Under the new proposal, all the eligible can move into the Tung Chau Street Temporary Market nearby the Sham Shui Po MTR station, together with the licensed hawkers, to stay in their business.

“The present market doesn’t provide a good business environment for the hawkers that they have to be crammed with piles of inflammable fabrics without a permanent roof cover,” Mr. Ko Wing-man, the secretary for Food and Health of Hong Kong said in a statement to the legislative council. “The relocation is a win-win option that benefit to all parties concerned.”

Tung Chau Street Temporary Market is a more spacious market, with better facilities, such as toilets, fire prevention systems and fans.

Some of the people agree on the proposal as they think they can shop in a more safe and comfortable environment.

“I would sweat a lot inside the bazaar during summer, and sometimes I can’t even breathe, as the bazaar is too stuffy and overcrowded with the fabrics,” Ms. Elaine Wong, a cosplay lover who used to buy fabrics in the bazaar, said.

A tourist, Julia Saadruks from Chiang Mai said that a fabrics market with better facilities would make people’s shopping experience more enjoyable.

“The fabric street around the Wwarrot market in Chiang Mai, which is my hometown, is more well-organized with good ventilation system and safety precautions,” Ms Saadruks said, “This makes me want to stay and choose the fabrics.”

Yet, the relocation proposal could not gain full support from the public, as the homelessness issue around the Tung Chau Street Temporary Market is serious and the commodities of the market are too diverse.

Around 35 street sleepers live around the Tung Chau Street Temporary Market, sleeping in adjacent parks at night.

The homeless issue might affect business, Mr. Heung Ming-hau, a member of the Sham Shui Po District Facilities Committee, said in an interview.

Mr. Heung Ming-hau, the co-opted members of the Sham Shui Po District Facilities Committee said that the homelessness issue around the Tung Chau Street Temporary Market might weaken the hawkers business.

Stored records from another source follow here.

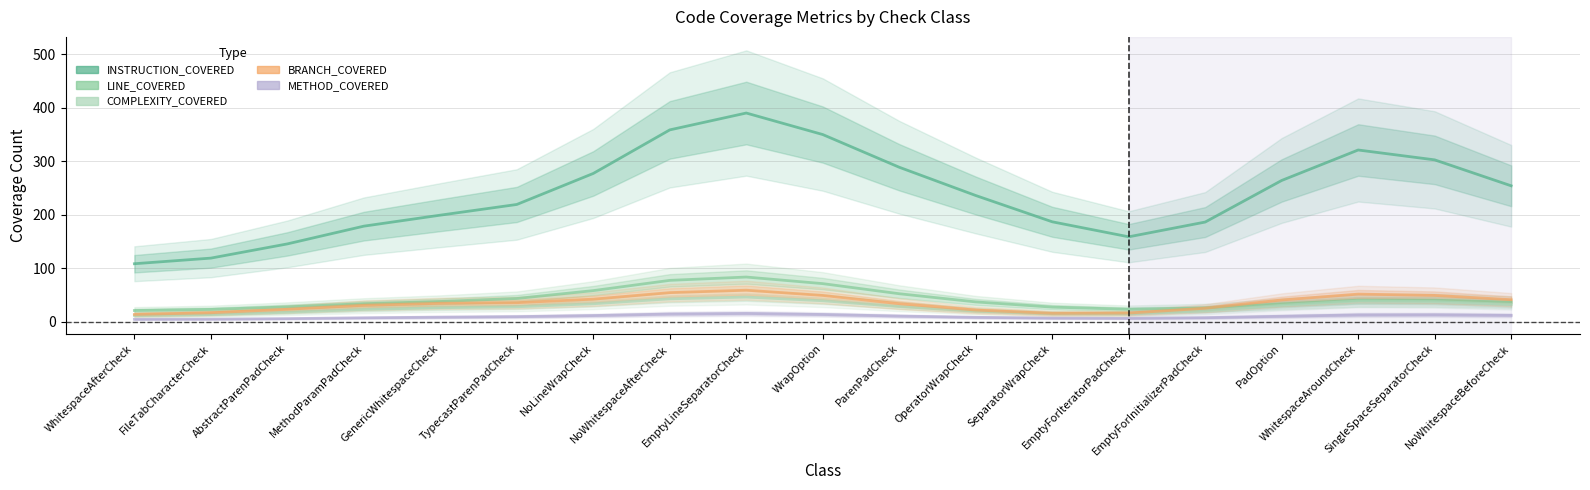

Reading left to right, extract all data points from this chart.

INSTRUCTION_COVERED: 108.6	119.1	145.7	178.9	199.4	219.4	277.4	358.8	390.3	350.1	289.0	236.2	187.0	159.0	186.6	264.3	321.2	302.8	254.3
LINE_COVERED: 21.2	23.3	28.0	34.0	38.1	43.7	58.4	77.6	83.8	71.5	52.6	37.3	27.6	23.5	25.9	33.7	40.5	40.5	36.8
COMPLEXITY_COVERED: 11.8	13.6	17.9	23.2	26.4	28.2	33.9	43.1	46.4	39.5	28.6	20.0	15.2	14.9	20.5	31.0	38.9	38.0	32.9
BRANCH_COVERED: 13.9	17.0	23.5	31.0	34.7	35.8	42.5	54.6	59.2	49.4	33.9	22.0	15.9	16.4	25.4	40.9	51.9	49.4	41.4
METHOD_COVERED: 4.9	5.1	6.1	7.6	8.8	9.8	11.8	14.7	15.7	13.8	10.8	8.5	7.0	6.7	7.8	10.5	13.0	13.3	12.2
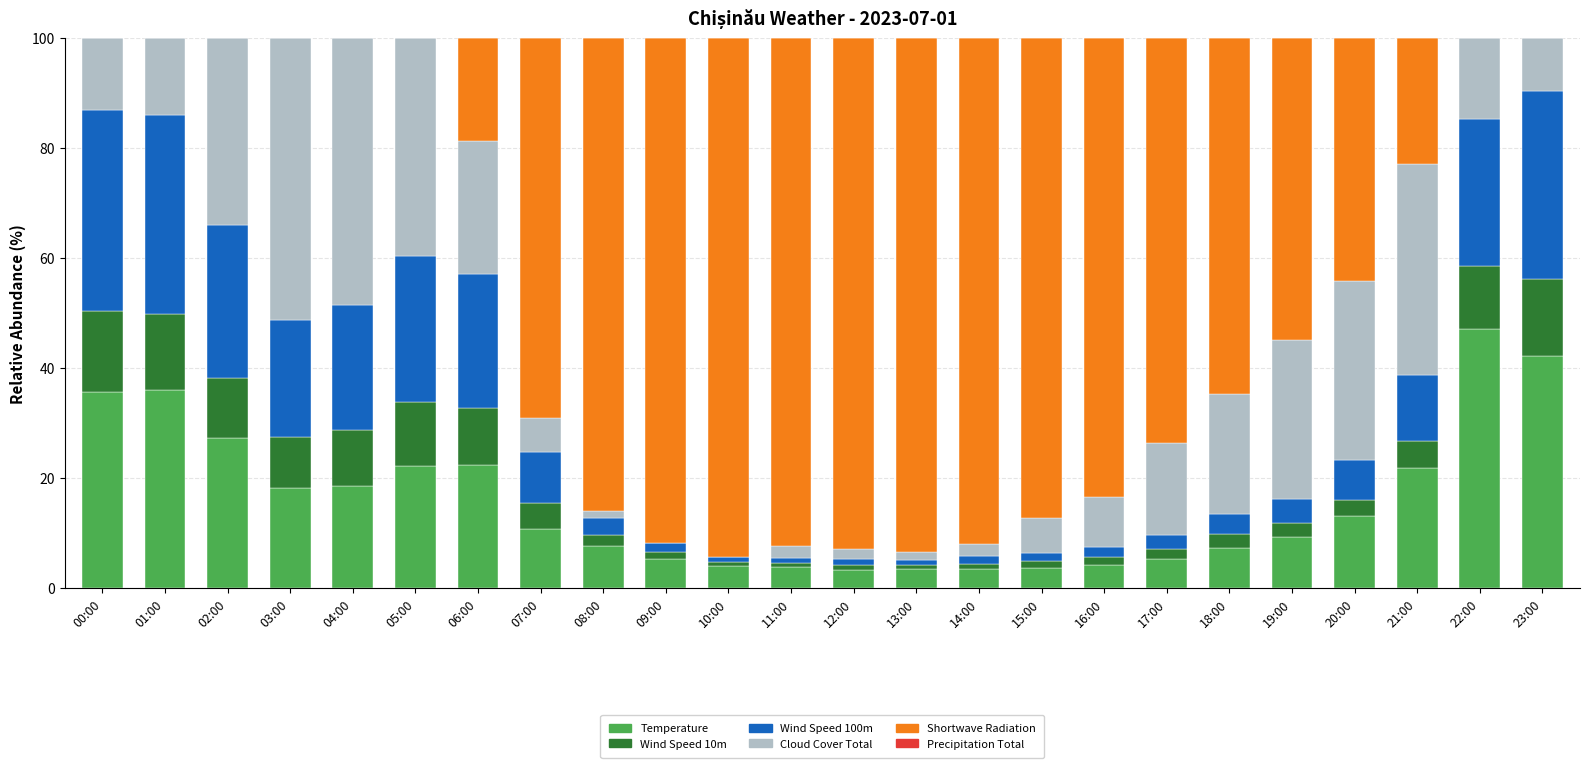

What is the highest value of the Temperature series?

47.1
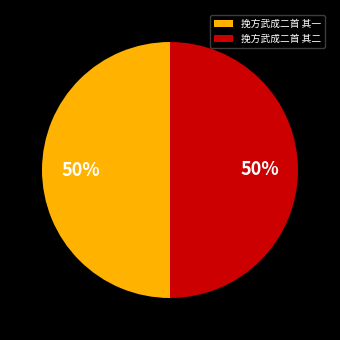

How many slices are in this pie chart?

2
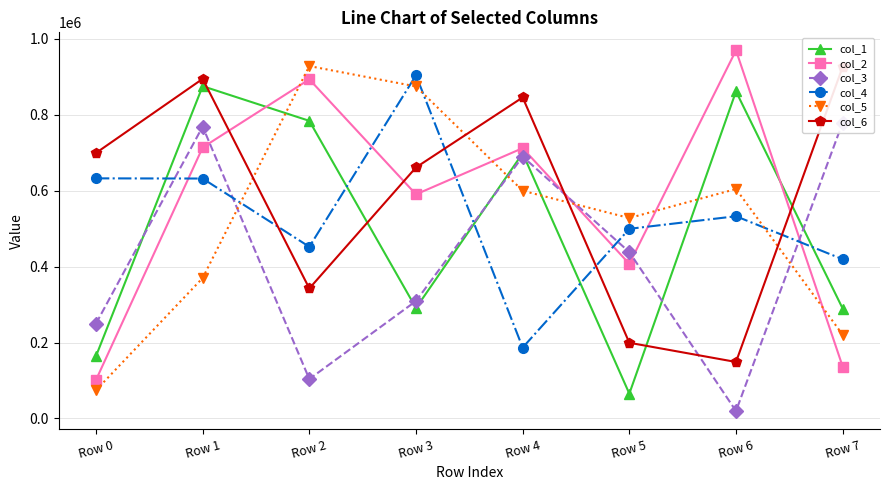

What is the sum of all col_1 values?

4030025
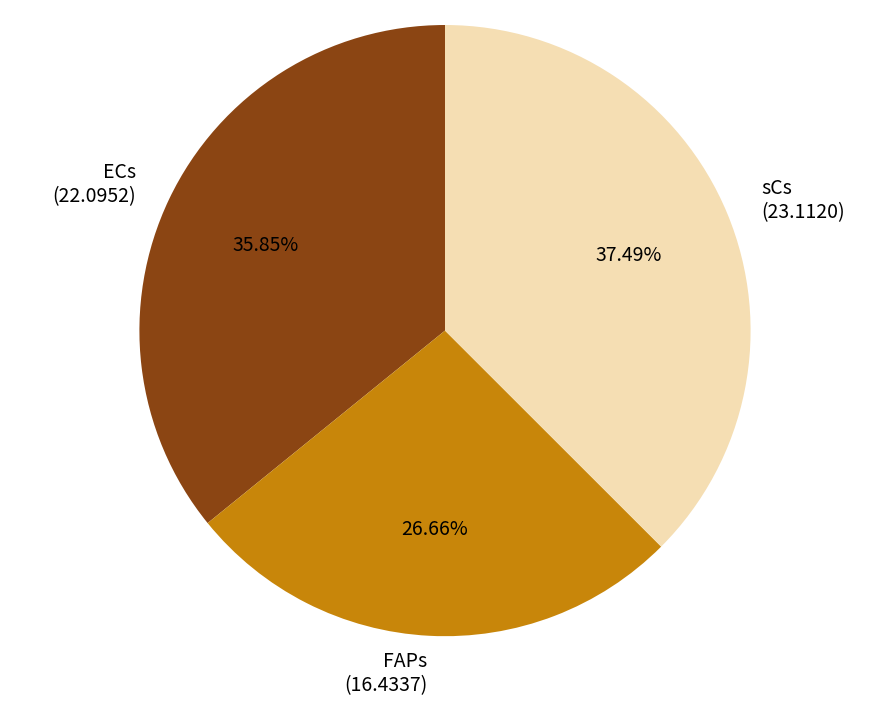

How many slices are in this pie chart?

3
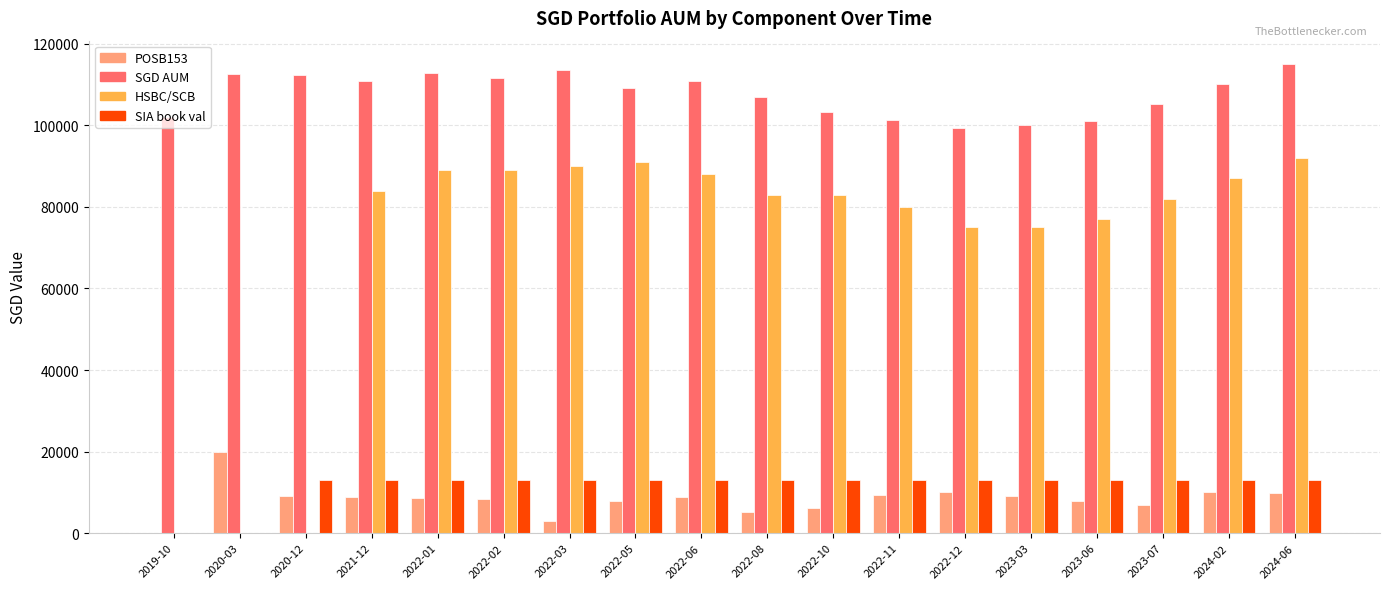

At which category is the sum across all series the highest?

2024-06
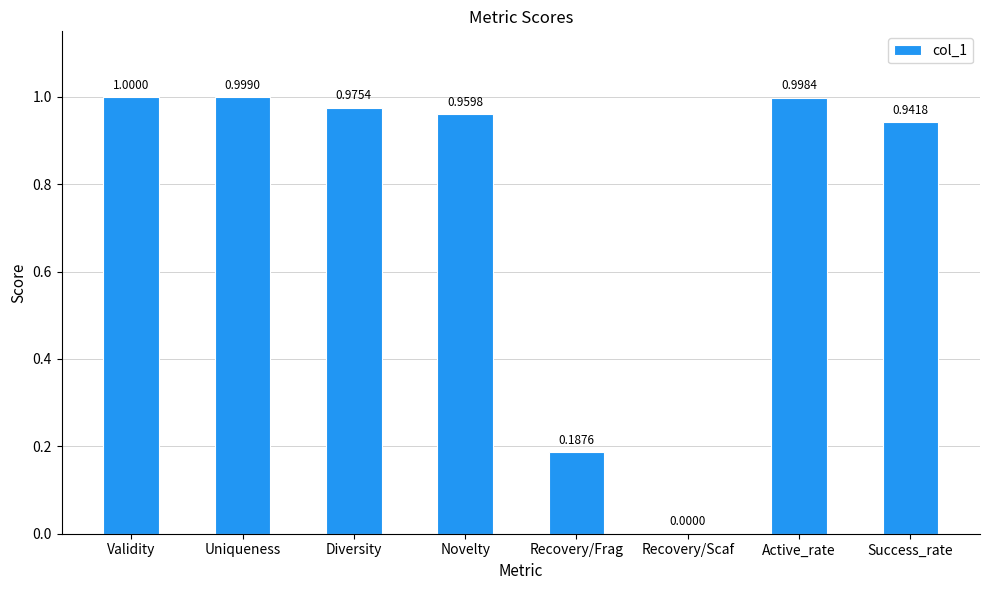

At which label is the value closest to 0?

Recovery/Scaf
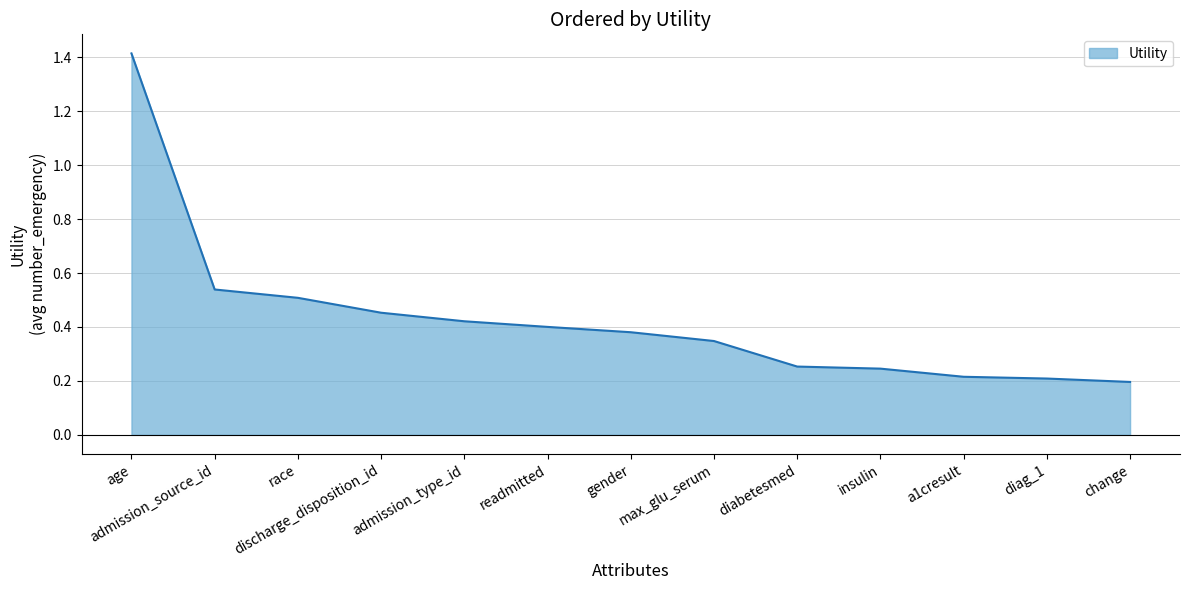

How many lines are shown in the chart?

1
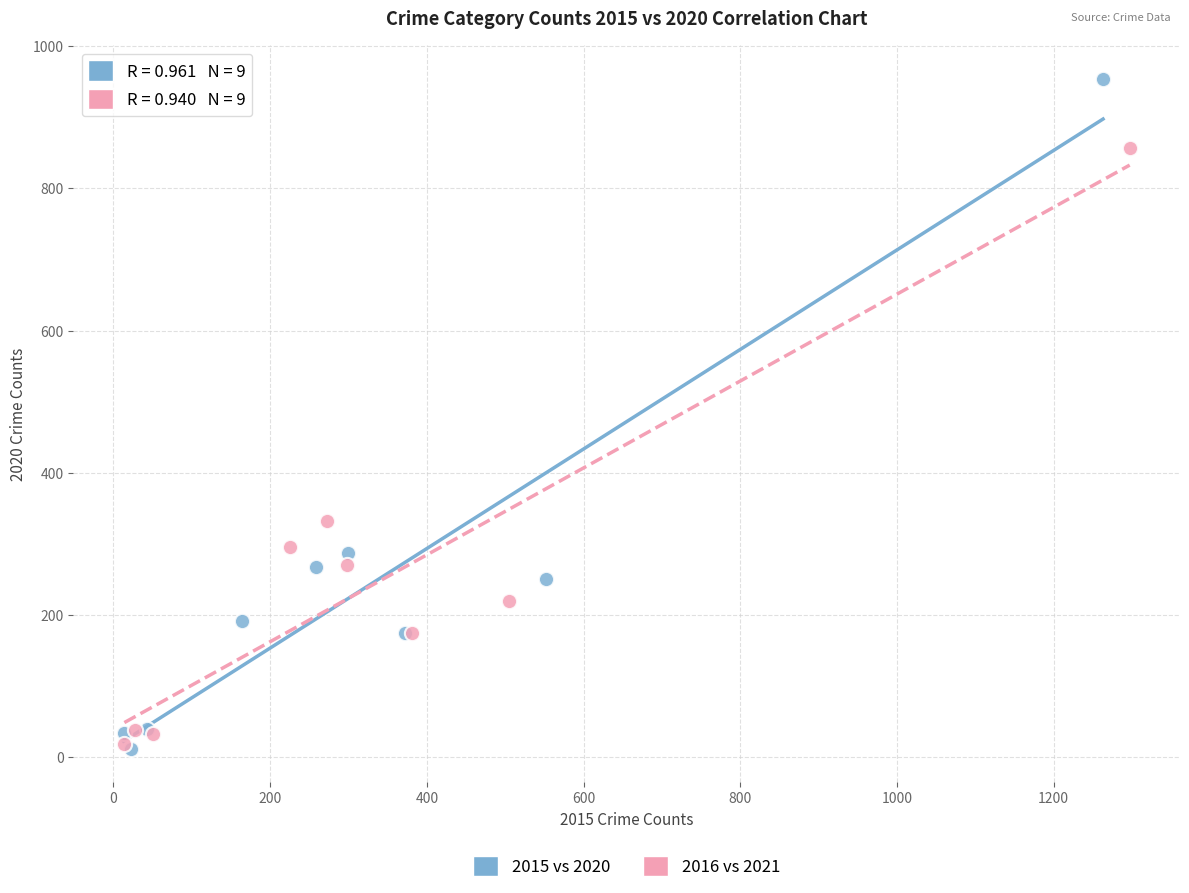

What are all the series names shown in the legend?

2015 vs 2020, 2016 vs 2021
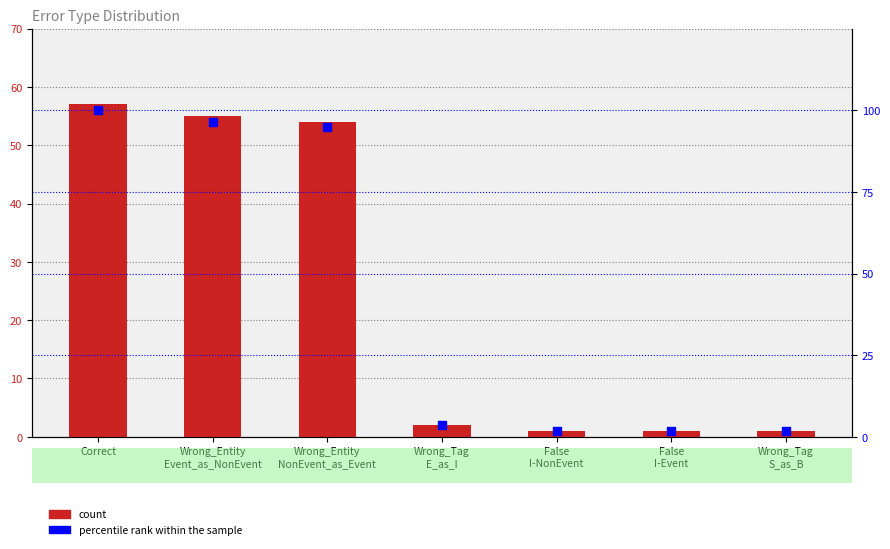

At how many categories does at least one series exceed 88?

3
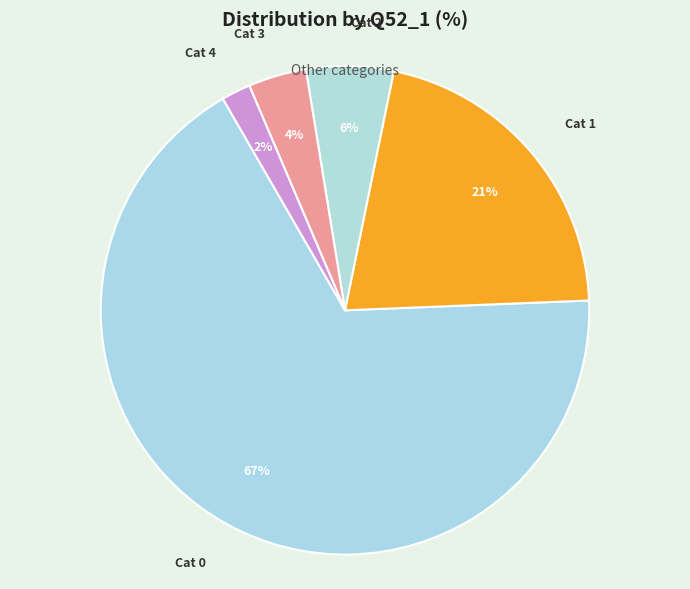

Between Cat 2 and Cat 3, which is larger?

Cat 2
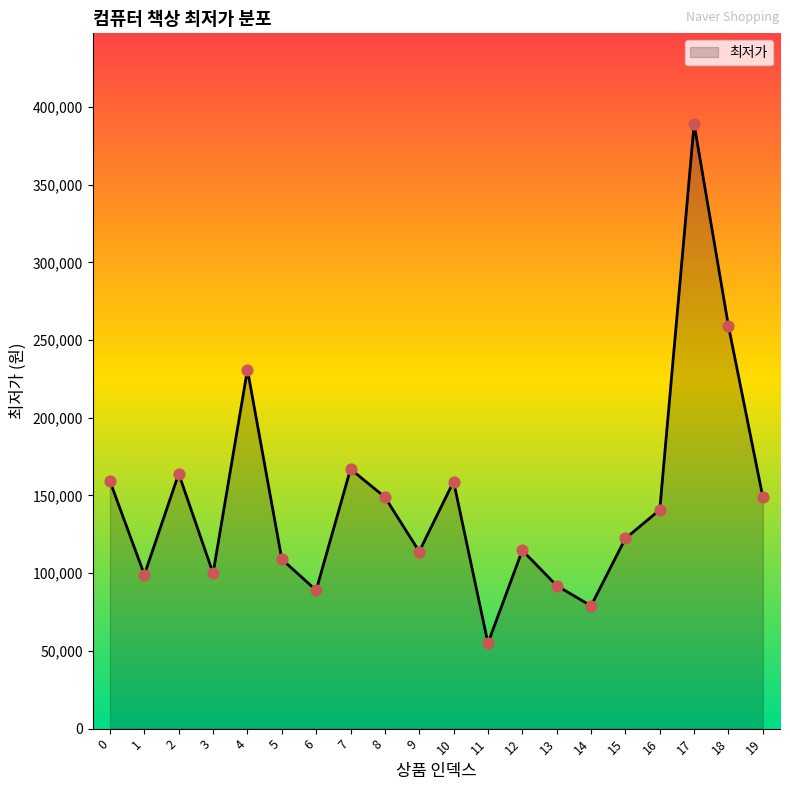

Between 18 and 8, which is larger?

18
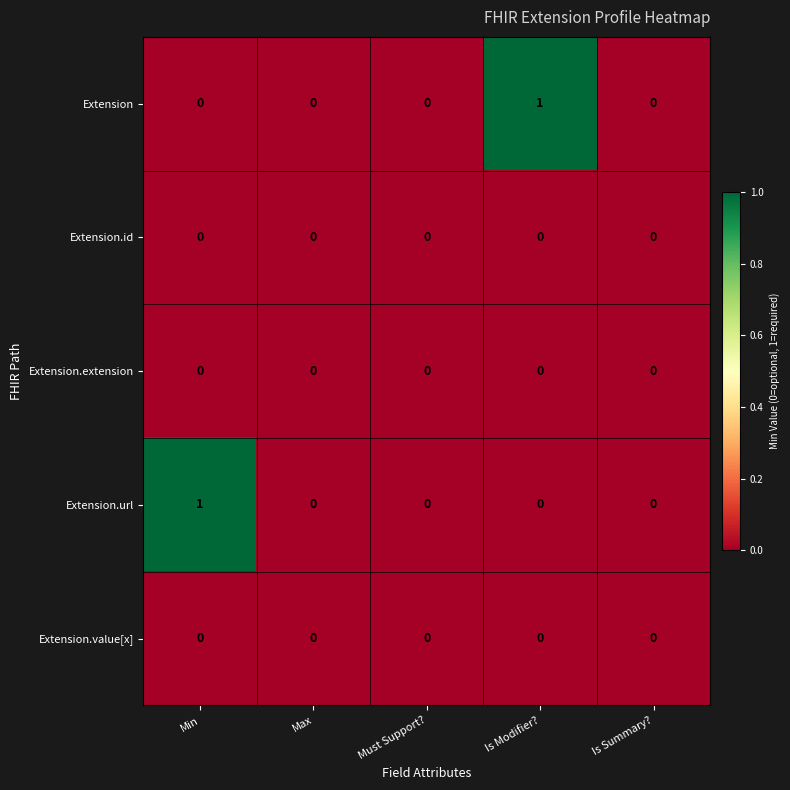

Is it true that Extension equals 0 at Max?

True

“The current hawkers’ business in the Tung Chow Street Temporary Market is already greatly affected by this,” Mr. Heung said.

According to the Food and Environmental Hygiene Department, one over third of the commodities being sold in the Tung Chau Street Temporary Market is food-related goods, such as fresh meats and fish, while the other two third of commodities are non-food related dry goods, which are not limited to fabrics.

“I would probably not go to the market for fabrics if the hawkers move to the Tung Chau Street Temporary Market, and go to somewhere else, as it would be difficult for me to find the fabrics when the stalls are not as concentrated as those in the old one,” Mr. Siu said.